Le jeune homme, qui a quitté l’école en cinquième année du primaire pour aider son père dans les activités agricoles, a ajouté qu’à leur arrivée à la plage de Las Palmas, les migrants dont il a fait partie «se sont dispersés dans des directions différentes». «Je me suis séparé de mon frère. Une autre personne et moi avons été arrêtés par la police. Nous avons été soumis à des examens révélant notre véritable âge, ce qui a confirmé aux autorités que nous étions bien des mineurs», se rappelle-t-il.

Une intégration par la formation aux Canaries

Ismael et le deuxième mineur en question ont tous deux été transférés vers un centre d’hébergement sur l’île d’El Hierro, aux Canaries. «J’ai été inscrit dans une école publique. Au début, j’avais beaucoup de difficultés, faute de maîtrise de la langue. Mais au fur et à mesure des jours, j’ai commencé à parler espagnol au bout de quatre mois», se souvient-il encore. Après des années d’études, le jeune homme obtient son diplôme en cuisine.

«A mon arrivée, je n’ai pas pu contacter mes parents pendant deux mois, mais ils ont appris par d’autres personnes au Maroc que nous avions pu traverser en mer, ce qui les a quelque peu réconfortés, même s’ils ne connaissaient pas les détails de nos conditions de prise en charge. En tout cas, ils étaient sûrs que nous n’étions pas morts.»

Ismael Bouattou

Agé de 31 ans aujourd’hui, Ismael a travaillé pendant cinq ans dans plusieurs restaurants de l’île d’El Hierro. Après quoi, il a déménagé sur l’île de Fuerteventura, où il a exercé dans le même secteur pendant douze ans. Il y a trois ans, après avoir acquis une grande expérience dans la restauration, il a décidé de créer son propre projet, orienté vers la cuisine marocaine. Son menu propose des mets du terroir, comme l’incontournable couscous, le tajine et d’autres plats qu’il a appris à cuisiner avec sa mère.

Le jeune restaurateur a démarré le projet avec un petit capital, mais aussi avec la grande certitude que son investissement avait de quoi se développer. Ses espoirs n’ont d’ailleurs pas été déçus, d’autant que son enseigne a bénéficié d’un grand engouement auprès de différentes nationalités. «J’ai nommé le restaurant ‘Una Mano’ (Une seule main), parce que je crois que lorsque nous sommes solidaires, nous nous entraidons pour former les doigts d’une seule main et nous pouvons alors réaliser ce que nous voulons», nous affirme-t-il.

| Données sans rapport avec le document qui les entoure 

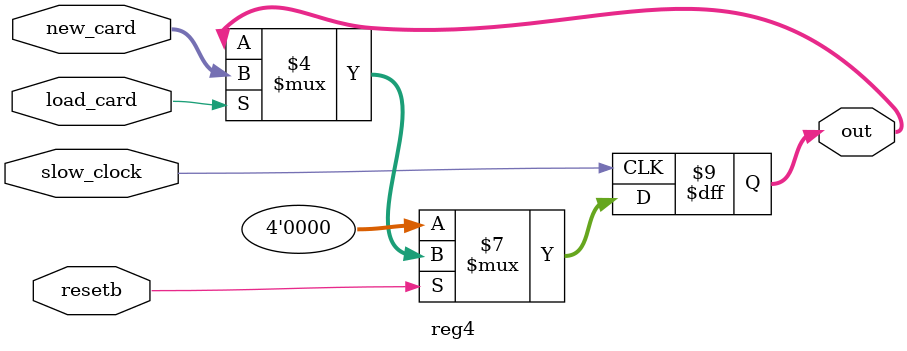
<source format=sv>
module reg4(input logic [3:0] new_card, input logic load_card,
            input logic resetb, input logic slow_clock, output logic [3:0] out);
//Defines sequential logic process updating out signal based on the resetb and slow_clock signals
always_ff@(posedge slow_clock) begin
    if(!resetb) begin
        out <= 4'b0000;
    end
    else if(load_card == 1'b1) begin
        out <= new_card;
    end
end
endmodule
</source>
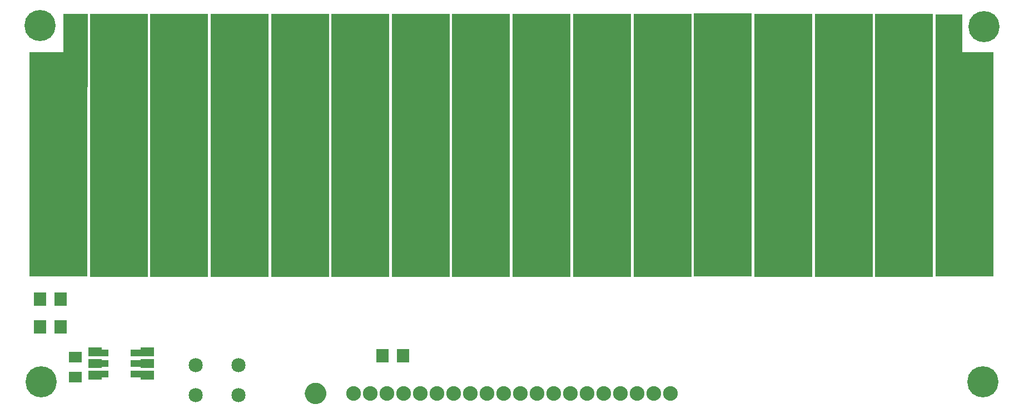
<source format=gts>
G04 MADE WITH FRITZING*
G04 WWW.FRITZING.ORG*
G04 DOUBLE SIDED*
G04 HOLES PLATED*
G04 CONTOUR ON CENTER OF CONTOUR VECTOR*
%ASAXBY*%
%FSLAX23Y23*%
%MOIN*%
%OFA0B0*%
%SFA1.0B1.0*%
%ADD10C,0.085000*%
%ADD11C,0.088000*%
%ADD12C,0.039370*%
%ADD13C,0.187165*%
%ADD14R,0.072992X0.084803*%
%ADD15R,0.348582X1.584800*%
%ADD16R,0.160978X0.417097*%
%ADD17R,0.149867X0.444874*%
%ADD18R,0.348582X1.348580*%
%ADD19C,0.010000*%
%ADD20R,0.001000X0.001000*%
%LNMASK1*%
G90*
G70*
G54D10*
X1313Y54D03*
X1057Y54D03*
X1313Y232D03*
X1057Y232D03*
G54D11*
X3903Y62D03*
X3803Y62D03*
X3703Y62D03*
X3603Y62D03*
X3503Y62D03*
X3403Y62D03*
X3303Y62D03*
X3203Y62D03*
X3103Y62D03*
X3003Y62D03*
X2903Y62D03*
X2803Y62D03*
X2703Y62D03*
X2603Y62D03*
X2503Y62D03*
X2403Y62D03*
X2303Y62D03*
X2203Y62D03*
X2103Y62D03*
X2003Y62D03*
G54D12*
X1777Y62D03*
G54D13*
X5785Y2267D03*
X132Y133D03*
X5777Y133D03*
X124Y2275D03*
G54D14*
X124Y629D03*
X246Y629D03*
G54D15*
X4218Y1558D03*
X3856Y1554D03*
X3494Y1554D03*
X3132Y1554D03*
X2769Y1554D03*
X2407Y1554D03*
X2045Y1554D03*
X1683Y1554D03*
X1321Y1554D03*
X958Y1554D03*
X596Y1554D03*
G54D16*
X5573Y2133D03*
G54D17*
X336Y2125D03*
G54D18*
X234Y1440D03*
G54D14*
X124Y464D03*
X246Y464D03*
X2179Y291D03*
X2301Y291D03*
G54D18*
X5667Y1440D03*
G54D15*
X5305Y1554D03*
X4943Y1554D03*
X4581Y1554D03*
G54D19*
G36*
X669Y200D02*
X728Y200D01*
X728Y161D01*
X669Y161D01*
X669Y200D01*
G37*
D02*
G36*
X669Y263D02*
X728Y263D01*
X728Y224D01*
X669Y224D01*
X669Y263D01*
G37*
D02*
G36*
X669Y326D02*
X728Y326D01*
X728Y287D01*
X669Y287D01*
X669Y326D01*
G37*
D02*
G36*
X476Y326D02*
X535Y326D01*
X535Y287D01*
X476Y287D01*
X476Y326D01*
G37*
D02*
G36*
X476Y263D02*
X535Y263D01*
X535Y224D01*
X476Y224D01*
X476Y263D01*
G37*
D02*
G36*
X476Y200D02*
X535Y200D01*
X535Y161D01*
X476Y161D01*
X476Y200D01*
G37*
D02*
G36*
X374Y251D02*
X299Y251D01*
X299Y314D01*
X374Y314D01*
X374Y251D01*
G37*
D02*
G36*
X374Y129D02*
X299Y129D01*
X299Y192D01*
X374Y192D01*
X374Y129D01*
G37*
D02*
G36*
X495Y146D02*
X415Y146D01*
X415Y199D01*
X495Y199D01*
X495Y146D01*
G37*
D02*
G36*
X495Y288D02*
X415Y288D01*
X415Y341D01*
X495Y341D01*
X495Y288D01*
G37*
D02*
G36*
X495Y217D02*
X415Y217D01*
X415Y270D01*
X495Y270D01*
X495Y217D01*
G37*
D02*
G36*
X809Y146D02*
X729Y146D01*
X729Y199D01*
X809Y199D01*
X809Y146D01*
G37*
D02*
G36*
X809Y217D02*
X729Y217D01*
X729Y270D01*
X809Y270D01*
X809Y217D01*
G37*
D02*
G36*
X809Y288D02*
X729Y288D01*
X729Y341D01*
X809Y341D01*
X809Y288D01*
G37*
D02*
G54D20*
X1768Y127D02*
X1785Y127D01*
X1763Y126D02*
X1791Y126D01*
X1759Y125D02*
X1795Y125D01*
X1756Y124D02*
X1798Y124D01*
X1753Y123D02*
X1801Y123D01*
X1751Y122D02*
X1803Y122D01*
X1749Y121D02*
X1805Y121D01*
X1747Y120D02*
X1807Y120D01*
X1745Y119D02*
X1808Y119D01*
X1743Y118D02*
X1810Y118D01*
X1742Y117D02*
X1812Y117D01*
X1740Y116D02*
X1813Y116D01*
X1739Y115D02*
X1814Y115D01*
X1738Y114D02*
X1816Y114D01*
X1736Y113D02*
X1817Y113D01*
X1735Y112D02*
X1818Y112D01*
X1734Y111D02*
X1819Y111D01*
X1733Y110D02*
X1820Y110D01*
X1732Y109D02*
X1822Y109D01*
X1731Y108D02*
X1822Y108D01*
X1730Y107D02*
X1823Y107D01*
X1729Y106D02*
X1824Y106D01*
X1728Y105D02*
X1825Y105D01*
X1727Y104D02*
X1826Y104D01*
X1727Y103D02*
X1827Y103D01*
X1726Y102D02*
X1827Y102D01*
X1725Y101D02*
X1828Y101D01*
X1725Y100D02*
X1829Y100D01*
X1724Y99D02*
X1830Y99D01*
X1723Y98D02*
X1830Y98D01*
X1723Y97D02*
X1831Y97D01*
X1722Y96D02*
X1831Y96D01*
X1721Y95D02*
X1832Y95D01*
X1721Y94D02*
X1833Y94D01*
X1720Y93D02*
X1833Y93D01*
X1720Y92D02*
X1834Y92D01*
X1719Y91D02*
X1834Y91D01*
X1719Y90D02*
X1835Y90D01*
X1718Y89D02*
X1835Y89D01*
X1718Y88D02*
X1835Y88D01*
X1718Y87D02*
X1836Y87D01*
X1717Y86D02*
X1836Y86D01*
X1717Y85D02*
X1837Y85D01*
X1717Y84D02*
X1837Y84D01*
X1716Y83D02*
X1837Y83D01*
X1716Y82D02*
X1838Y82D01*
X1716Y81D02*
X1838Y81D01*
X1715Y80D02*
X1838Y80D01*
X1715Y79D02*
X1838Y79D01*
X1715Y78D02*
X1839Y78D01*
X1715Y77D02*
X1839Y77D01*
X1714Y76D02*
X1839Y76D01*
X1714Y75D02*
X1839Y75D01*
X1714Y74D02*
X1839Y74D01*
X1714Y73D02*
X1839Y73D01*
X1714Y72D02*
X1840Y72D01*
X1714Y71D02*
X1840Y71D01*
X1714Y70D02*
X1840Y70D01*
X1713Y69D02*
X1840Y69D01*
X1713Y68D02*
X1840Y68D01*
X1713Y67D02*
X1840Y67D01*
X1713Y66D02*
X1840Y66D01*
X1713Y65D02*
X1840Y65D01*
X1713Y64D02*
X1840Y64D01*
X1713Y63D02*
X1840Y63D01*
X1713Y62D02*
X1840Y62D01*
X1713Y61D02*
X1840Y61D01*
X1713Y60D02*
X1840Y60D01*
X1713Y59D02*
X1840Y59D01*
X1714Y58D02*
X1840Y58D01*
X1714Y57D02*
X1840Y57D01*
X1714Y56D02*
X1840Y56D01*
X1714Y55D02*
X1839Y55D01*
X1714Y54D02*
X1839Y54D01*
X1714Y53D02*
X1839Y53D01*
X1714Y52D02*
X1839Y52D01*
X1715Y51D02*
X1839Y51D01*
X1715Y50D02*
X1839Y50D01*
X1715Y49D02*
X1838Y49D01*
X1715Y48D02*
X1838Y48D01*
X1716Y47D02*
X1838Y47D01*
X1716Y46D02*
X1838Y46D01*
X1716Y45D02*
X1837Y45D01*
X1716Y44D02*
X1837Y44D01*
X1717Y43D02*
X1837Y43D01*
X1717Y42D02*
X1836Y42D01*
X1717Y41D02*
X1836Y41D01*
X1718Y40D02*
X1836Y40D01*
X1718Y39D02*
X1835Y39D01*
X1719Y38D02*
X1835Y38D01*
X1719Y37D02*
X1834Y37D01*
X1720Y36D02*
X1834Y36D01*
X1720Y35D02*
X1833Y35D01*
X1721Y34D02*
X1833Y34D01*
X1721Y33D02*
X1832Y33D01*
X1722Y32D02*
X1832Y32D01*
X1722Y31D02*
X1831Y31D01*
X1723Y30D02*
X1830Y30D01*
X1724Y29D02*
X1830Y29D01*
X1724Y28D02*
X1829Y28D01*
X1725Y27D02*
X1828Y27D01*
X1726Y26D02*
X1828Y26D01*
X1726Y25D02*
X1827Y25D01*
X1727Y24D02*
X1826Y24D01*
X1728Y23D02*
X1825Y23D01*
X1729Y22D02*
X1825Y22D01*
X1730Y21D02*
X1824Y21D01*
X1731Y20D02*
X1823Y20D01*
X1731Y19D02*
X1822Y19D01*
X1732Y18D02*
X1821Y18D01*
X1734Y17D02*
X1820Y17D01*
X1735Y16D02*
X1819Y16D01*
X1736Y15D02*
X1818Y15D01*
X1737Y14D02*
X1816Y14D01*
X1738Y13D02*
X1815Y13D01*
X1740Y12D02*
X1814Y12D01*
X1741Y11D02*
X1812Y11D01*
X1743Y10D02*
X1811Y10D01*
X1744Y9D02*
X1809Y9D01*
X1746Y8D02*
X1807Y8D01*
X1748Y7D02*
X1806Y7D01*
X1750Y6D02*
X1804Y6D01*
X1752Y5D02*
X1802Y5D01*
X1755Y4D02*
X1799Y4D01*
X1757Y3D02*
X1796Y3D01*
X1761Y2D02*
X1792Y2D01*
X1765Y1D02*
X1788Y1D01*
X1773Y0D02*
X1780Y0D01*
D02*
G04 End of Mask1*
M02*
</source>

Rendre aux parents leur bienveillance

Des années après son émigration, Ismael Bouattou est retourné au Maroc pour la première fois. «J’ai traversé des périodes difficiles m’ayant poussé à me dire que j’aurais aimé ne pas franchir cette étape et rester dans mon pays. Mais à chaque fois, j’ai surmonté les obstacles auxquels j’ai été confronté. La preuve est où j’en suis aujourd’hui, après que le projet s’est développé», ajoute l’entrepreneur.

Ismael a tenté d’investir au Maroc aussi, mais il s’est confronté à de nombreux obstacles qui l’ont fait revenir sur sa décision. Par ailleurs, le jeune restaurateur s’est engagé à rendre un peu de ce que ses parents lui ont donné, après qu’ils ont travaillé dur pour lui garantir une vie descente. «Ils ont travaillé dans les champs des autres, ont gardé les moutons en échange d’une maison leur servant d’un abri contre le soleil tapant de l’été et le froid glacial de l’hiver», se souvient-il.

Aujourd’hui, il parvient à subvenir à tous les besoins de ses parents, y compris en terme de logement et de nourriture. Sur l’île de Fuerteventura, le restaurant Una Mano est devenu célèbre. Son propriétaire s’emploie à en faire un espace à travers lequel les stéréotypes sur les immigrés en général et sur les Marocains en particulier s’effacent. Pour cela, il tient notamment à se présenter avec fierté comme étant d’origine marocaine.